Monday, April 20, 2015

Tuesday, April 21. 2015

Today's schedule is C-AG-D-A-B

C Block Geography 12 - Today we're back in the library for our last class day to work on our Mass Wasting pamphlet...you can find the assignment on yesterday's blog entry, in your week 8 package or in the K: Drive on the computers at school. This assignment is due this Friday (April24th) and I'd like you to submit it digitally to me. Please save your document as a publisher file (.pub), a word file (.docx), or an adobe file (.pdf) and e-mail it to my school mail address...Thanks. Here are some websites to help...

Forest Service National Avalanche Center
United States Geological Survey Landslides Hazard
Federal Emergency Management Association Landslide & Debris Flow
National Park Service Mass Wasting
Geological Survey of Canada Living With Slopes
Parks Canada Mountain Guide
University of Kentucky Earth Science Department Mass Wasting animation
Avalanche Canada
National Atlas of the United States Landslides
OUC Foundations of Physical Geography Mass Wasting

D Block Criminology 12 Today we'll watch the first eight sections of the movie "The Corporation" and you will need to work on the following questions:


  1. Should corporate executives be found guilty of murder if they fail to take reasonable measures to protect their staff and an employee subsequently dies?
  2. Is it fair to blame a single executive for the activities of a company that has thousands of employees?

# PROBLEMS AND TASKS:
[1] Answer from the blog post:
(a) What is the day's block schedule?
(b) On what day and date is the Mass Wasting pamphlet due?
(c) Which movie will the D Block Criminology 12 class watch, and how much of it?
[2] Update the blog post from "1. Should corporate" through "employee subsequently dies?", inclusive, replacing "corporate executives" with "company directors".
The lines after the blog post are not needed.

Keypoint text descriptions
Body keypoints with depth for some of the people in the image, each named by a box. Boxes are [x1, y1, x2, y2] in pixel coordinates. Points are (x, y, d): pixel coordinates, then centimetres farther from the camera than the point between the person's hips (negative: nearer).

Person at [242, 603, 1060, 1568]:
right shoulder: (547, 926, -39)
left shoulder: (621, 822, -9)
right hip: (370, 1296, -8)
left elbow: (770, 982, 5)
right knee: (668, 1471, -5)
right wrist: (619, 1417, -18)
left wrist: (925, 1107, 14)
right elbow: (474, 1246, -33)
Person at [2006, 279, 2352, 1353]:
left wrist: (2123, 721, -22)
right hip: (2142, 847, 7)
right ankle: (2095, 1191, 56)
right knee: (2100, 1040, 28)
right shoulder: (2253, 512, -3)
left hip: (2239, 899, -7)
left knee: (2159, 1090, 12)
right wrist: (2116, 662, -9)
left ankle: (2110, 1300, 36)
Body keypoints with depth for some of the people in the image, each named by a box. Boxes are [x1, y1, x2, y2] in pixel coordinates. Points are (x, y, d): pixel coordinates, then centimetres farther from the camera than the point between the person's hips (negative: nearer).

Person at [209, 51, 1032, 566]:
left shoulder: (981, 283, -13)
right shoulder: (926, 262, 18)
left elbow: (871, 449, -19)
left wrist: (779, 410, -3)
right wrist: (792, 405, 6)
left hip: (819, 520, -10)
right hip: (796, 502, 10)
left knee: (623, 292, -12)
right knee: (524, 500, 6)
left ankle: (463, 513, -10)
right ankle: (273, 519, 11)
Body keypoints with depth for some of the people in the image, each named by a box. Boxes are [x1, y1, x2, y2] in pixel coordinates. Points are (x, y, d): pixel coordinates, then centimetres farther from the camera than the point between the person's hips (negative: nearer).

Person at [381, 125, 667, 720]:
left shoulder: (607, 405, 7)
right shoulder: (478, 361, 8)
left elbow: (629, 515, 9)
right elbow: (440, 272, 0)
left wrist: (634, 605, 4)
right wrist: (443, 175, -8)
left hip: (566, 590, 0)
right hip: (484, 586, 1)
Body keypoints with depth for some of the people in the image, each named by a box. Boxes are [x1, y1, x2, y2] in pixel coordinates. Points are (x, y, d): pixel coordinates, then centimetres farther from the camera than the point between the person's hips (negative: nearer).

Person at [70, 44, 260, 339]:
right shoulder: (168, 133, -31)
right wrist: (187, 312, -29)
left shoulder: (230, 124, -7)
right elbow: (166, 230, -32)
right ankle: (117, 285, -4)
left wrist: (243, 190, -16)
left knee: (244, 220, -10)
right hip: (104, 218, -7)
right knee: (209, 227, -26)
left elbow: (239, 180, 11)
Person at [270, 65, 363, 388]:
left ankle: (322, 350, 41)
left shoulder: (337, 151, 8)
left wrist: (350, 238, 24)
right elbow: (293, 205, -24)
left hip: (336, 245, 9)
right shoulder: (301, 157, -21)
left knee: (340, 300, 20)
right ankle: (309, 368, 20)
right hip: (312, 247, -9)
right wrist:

# RESULTS FOR THE EXERCISE:
[1]
(a) C-AG-D-A-B
(b) This Friday, April 24th
(c) "The Corporation," the first eight sections

[2]
1. Should company directors be found guilty of murder if they fail to take reasonable measures to protect their staff and an employee subsequently dies?